I crate my dog all the time. I don't think anyone who knows dogs doesn't know the great benefit of a crate. My concern was not being able to be let off her leash. That's unacceptable for me. I don't really care if it's the way trs must be run, lol. If it's how it must be run i mustn't be a student there.

and no I don't think I'd be uncomfortable with the training techniques. I don't think anyone who understands dogs social behavior would be against e collars or prong collars. Dogs teach their own with coercion and that's what makes sense to them. The appropriate use of coercion, that is as of course. the tools mentioned can be used inappropriately

But alas I'm not spending that much money. So trs is out of the question.
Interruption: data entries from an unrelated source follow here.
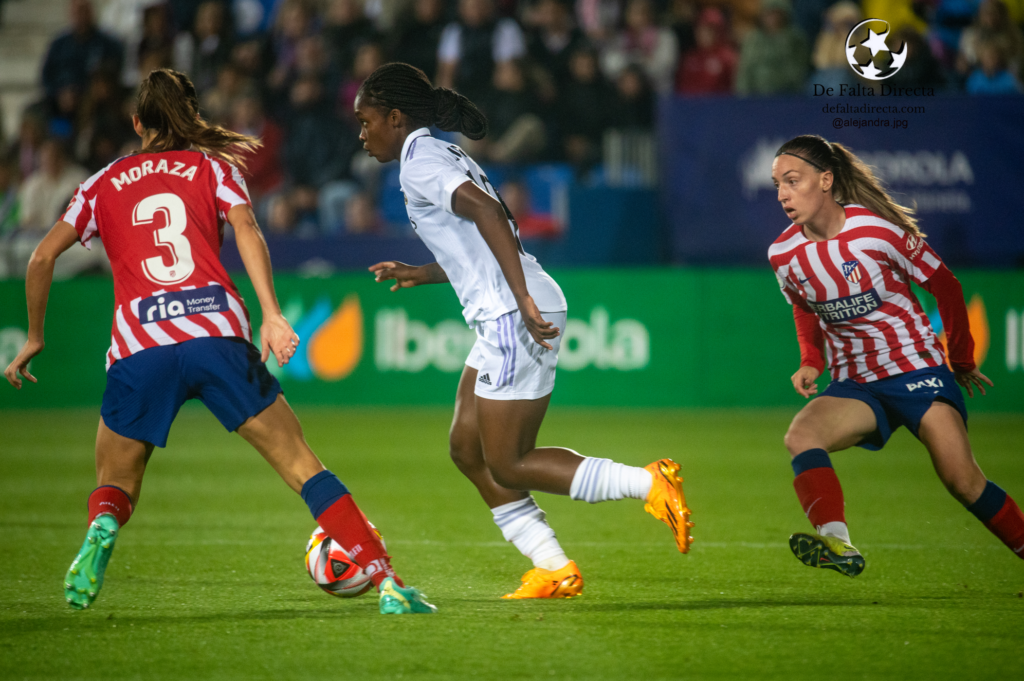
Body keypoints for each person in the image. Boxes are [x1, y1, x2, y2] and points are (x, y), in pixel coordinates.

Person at [2, 69, 435, 616]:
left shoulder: (101, 182)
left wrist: (36, 336)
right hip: (215, 334)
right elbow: (249, 229)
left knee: (116, 482)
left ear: (137, 123)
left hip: (141, 344)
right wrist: (272, 315)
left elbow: (40, 258)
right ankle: (388, 582)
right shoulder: (213, 167)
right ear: (192, 118)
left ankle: (102, 526)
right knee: (303, 466)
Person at [356, 62, 693, 599]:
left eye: (366, 120)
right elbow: (478, 237)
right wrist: (424, 272)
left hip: (512, 313)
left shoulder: (420, 162)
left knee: (509, 461)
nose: (362, 133)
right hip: (504, 312)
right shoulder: (438, 153)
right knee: (467, 448)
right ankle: (552, 566)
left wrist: (521, 298)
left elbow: (489, 213)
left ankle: (648, 482)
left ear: (394, 117)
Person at [767, 134, 1024, 577]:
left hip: (915, 369)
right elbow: (803, 305)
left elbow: (945, 284)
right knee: (801, 435)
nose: (783, 194)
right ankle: (838, 543)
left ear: (826, 180)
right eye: (777, 185)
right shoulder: (783, 254)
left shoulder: (876, 231)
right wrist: (812, 358)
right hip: (856, 384)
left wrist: (960, 359)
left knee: (963, 482)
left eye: (793, 181)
I'll be looking for a good mentor.


----------



## Matthew Grubb (Nov 16, 2007)

I think a phone call to the Tom Rose School would answer almost every one of your questions.


----------



## Alex Moyer (Aug 16, 2014)

Matthew Grubb said:


> I think a phone call to the Tom Rose School would answer almost every one of your questions.
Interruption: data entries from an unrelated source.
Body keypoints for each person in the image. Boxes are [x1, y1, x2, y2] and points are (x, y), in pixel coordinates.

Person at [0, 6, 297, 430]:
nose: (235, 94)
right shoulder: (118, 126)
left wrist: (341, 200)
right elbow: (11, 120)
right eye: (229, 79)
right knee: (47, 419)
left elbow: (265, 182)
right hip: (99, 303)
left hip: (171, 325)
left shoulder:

Great idea. Simplest solution and best xd
But like I said its too much money for me. I can't make 19k to attend the school, it's not realistic for me at this point. I'd love to attend, but the cost is an unclimbable wall I won't get over


----------



## Matthew Grubb (Nov 16, 2007)

Alex Moyer said:


> Great idea. Simplest solution and best xd
> But like I said its too much money for me. I can't make 19k to attend the school, it's not realistic for me at this point. I'd love to attend, but the cost is an unclimbable wall I won't get over


Unfortunately becoming a "good" dog trainer is going to cost. You are going to pay one way or another... either pay up front for paper from a good starting school like Tom Rose or Michael Ellis or you pay as you go collecting paper from seminars you attend all over the country traveling here and there. I'm sure everyone here can attest to the thousands and thousands of dollars spent on training. If you want to get into the game, and if this is how you want to make a living, put together a business plan and find the money. Or else find a training center to work at and learn that way.


----------



## Joby Becker (Dec 13, 2009)

Alex Moyer said:


> Hello,
> 
> 
> Does anyone have experience with the Tom Rose School, or John Soarez?
> While I believe John Soarez


john soares?

wtf....

any good dog trainer school will give you ED-U-MACATION,,, and paper..

if you cannot spell their name right, that is on YOU!


----------



## Cameron Jennings (Apr 7, 2013)

I believe it might be too late to reply to this.... taking a course is dumb. If you're in philly you have the most concentrated amount of clubs probably in all of the states. If you truly believe you have "potential" a course is a waste of time and money. Get in the car go to some clubs ipo/ring sign up as a member and get to training. Some will be more open to helping you than others..but if you're dedicated and help the club(clean up set up the field ect) they will help you in return


----------



## Heather Miles (Jan 15, 2015)

First time I came to know about this school, it is good career to become a trainer for Dog. I never heard about the schools you are asking about here, as it is a good one to become a trainer.


----------



## Dee Harrison (Apr 16, 2009)

http://www.tarheelcanine.com/2015/01/tarheel-canine-promotional/

http://www.tarheelcanine.com/wp-content/uploads/2012/02/Becoming-a-Dog-Trainer.pdf


----------



## Matthew Grubb (Nov 16, 2007)

Cameron Jennings said:


> I believe it might be too late to reply to this.... taking a course is dumb. If you're in philly you have the most concentrated amount of clubs probably in all of the states. If you truly believe you have "potential" a course is a waste of time and money. Get in the car go to some clubs ipo/ring sign up as a member and get to training. Some will be more open to helping you than others..but if you're dedicated and help the club(clean up set up the field ect) they will help you in return


Depends on what you want to do... I have seen some great dog trainers sit and cry about why they can't break into this area or that area and in the end the answer is always the same.... no papers.


----------